Among the data Lapsus$ claimed to have taken is the source code for every Trusted Applet (TA) installed in Samsung’s TrustZone environment used for sensitive operations; algorithms for all biometric unlock operations; bootloader source code for all recent Samsung devices; confidential source code from Qualcomm; source code for Samsung’s activation servers; full source code for technology used for authorizing and authenticating Samsung accounts, including APIs and services.
It's also not known if Lapsus$ made any ransom demands for the data.

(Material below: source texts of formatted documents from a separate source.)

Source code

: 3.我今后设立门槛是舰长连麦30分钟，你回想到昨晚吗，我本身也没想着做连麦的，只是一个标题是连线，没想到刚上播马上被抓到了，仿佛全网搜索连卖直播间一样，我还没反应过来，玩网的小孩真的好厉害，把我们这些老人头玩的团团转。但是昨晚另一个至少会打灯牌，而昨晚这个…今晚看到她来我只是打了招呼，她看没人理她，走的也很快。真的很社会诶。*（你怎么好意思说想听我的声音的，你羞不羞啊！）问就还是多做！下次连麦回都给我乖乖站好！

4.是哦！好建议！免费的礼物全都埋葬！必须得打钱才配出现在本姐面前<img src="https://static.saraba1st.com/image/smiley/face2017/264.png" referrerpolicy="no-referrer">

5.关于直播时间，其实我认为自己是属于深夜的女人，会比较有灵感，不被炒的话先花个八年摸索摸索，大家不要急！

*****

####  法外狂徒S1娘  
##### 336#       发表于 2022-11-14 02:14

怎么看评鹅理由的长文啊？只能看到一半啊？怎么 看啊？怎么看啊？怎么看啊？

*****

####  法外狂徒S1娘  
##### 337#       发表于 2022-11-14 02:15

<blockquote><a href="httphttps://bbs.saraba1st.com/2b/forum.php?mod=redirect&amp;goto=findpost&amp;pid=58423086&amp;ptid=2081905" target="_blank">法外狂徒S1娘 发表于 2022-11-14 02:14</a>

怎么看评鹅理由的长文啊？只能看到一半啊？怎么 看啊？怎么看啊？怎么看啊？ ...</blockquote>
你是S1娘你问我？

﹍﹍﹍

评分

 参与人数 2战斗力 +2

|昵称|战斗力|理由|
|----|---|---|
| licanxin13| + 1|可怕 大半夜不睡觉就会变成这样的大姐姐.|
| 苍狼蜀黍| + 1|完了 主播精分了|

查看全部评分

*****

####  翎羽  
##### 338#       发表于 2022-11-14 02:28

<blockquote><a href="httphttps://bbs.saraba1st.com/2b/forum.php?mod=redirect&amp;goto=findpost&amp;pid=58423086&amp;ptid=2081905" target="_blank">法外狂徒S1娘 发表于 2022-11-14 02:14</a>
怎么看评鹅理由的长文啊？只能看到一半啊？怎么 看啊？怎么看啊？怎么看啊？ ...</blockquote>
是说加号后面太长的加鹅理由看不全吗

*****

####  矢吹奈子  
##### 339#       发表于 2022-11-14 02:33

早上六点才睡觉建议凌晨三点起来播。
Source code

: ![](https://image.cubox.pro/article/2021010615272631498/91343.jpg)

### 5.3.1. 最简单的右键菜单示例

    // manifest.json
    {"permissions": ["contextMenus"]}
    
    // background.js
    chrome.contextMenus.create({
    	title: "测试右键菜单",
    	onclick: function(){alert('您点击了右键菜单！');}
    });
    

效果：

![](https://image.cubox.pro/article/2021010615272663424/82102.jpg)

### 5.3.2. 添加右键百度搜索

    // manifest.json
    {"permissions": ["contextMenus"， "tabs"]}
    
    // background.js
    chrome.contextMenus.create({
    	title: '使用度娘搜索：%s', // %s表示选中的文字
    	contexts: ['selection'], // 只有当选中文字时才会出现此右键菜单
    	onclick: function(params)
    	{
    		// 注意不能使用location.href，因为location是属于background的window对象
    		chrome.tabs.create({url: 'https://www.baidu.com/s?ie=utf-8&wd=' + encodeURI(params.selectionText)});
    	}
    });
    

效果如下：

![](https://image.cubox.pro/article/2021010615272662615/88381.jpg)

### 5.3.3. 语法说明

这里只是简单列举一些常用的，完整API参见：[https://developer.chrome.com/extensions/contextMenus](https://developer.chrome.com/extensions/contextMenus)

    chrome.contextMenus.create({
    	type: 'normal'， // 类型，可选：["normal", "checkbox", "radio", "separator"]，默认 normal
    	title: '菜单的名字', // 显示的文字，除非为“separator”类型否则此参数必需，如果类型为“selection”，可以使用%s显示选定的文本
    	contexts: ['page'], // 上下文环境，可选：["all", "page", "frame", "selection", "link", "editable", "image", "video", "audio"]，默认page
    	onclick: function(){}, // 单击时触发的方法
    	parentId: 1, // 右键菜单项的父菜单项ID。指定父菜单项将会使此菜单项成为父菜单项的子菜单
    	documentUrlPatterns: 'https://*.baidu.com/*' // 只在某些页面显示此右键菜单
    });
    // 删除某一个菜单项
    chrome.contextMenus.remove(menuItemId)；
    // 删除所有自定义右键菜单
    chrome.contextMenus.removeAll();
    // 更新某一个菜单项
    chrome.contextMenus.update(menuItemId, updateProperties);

The torrent containing these files has already been downloaded by at least 400 peers, while Lapsus$ says it will be deploying more servers to increase the download speed.
The threat actor is quickly making a name for itself after it stole a terabyte of sensitive data from Nvidia, and is allegedly currently negotiating with a potential buyer.
Among the data stolen from the GPU giant were login credentials, and other identity-related information, on more than 70,000 Nvidia employees. Furthermore, the group alleged it stole intel that helped it create a tool that removes the hash rate blocker on the company’s latest GPU devices.
Nvidia has placed a limiter on its RTX 3000 GPU, to discourage Ethereum miners from gobbling up the entire supply. The tool was up for sale for $1 million, but whether or not it works as intended, or if it’s just another virus, is anyone’s guess.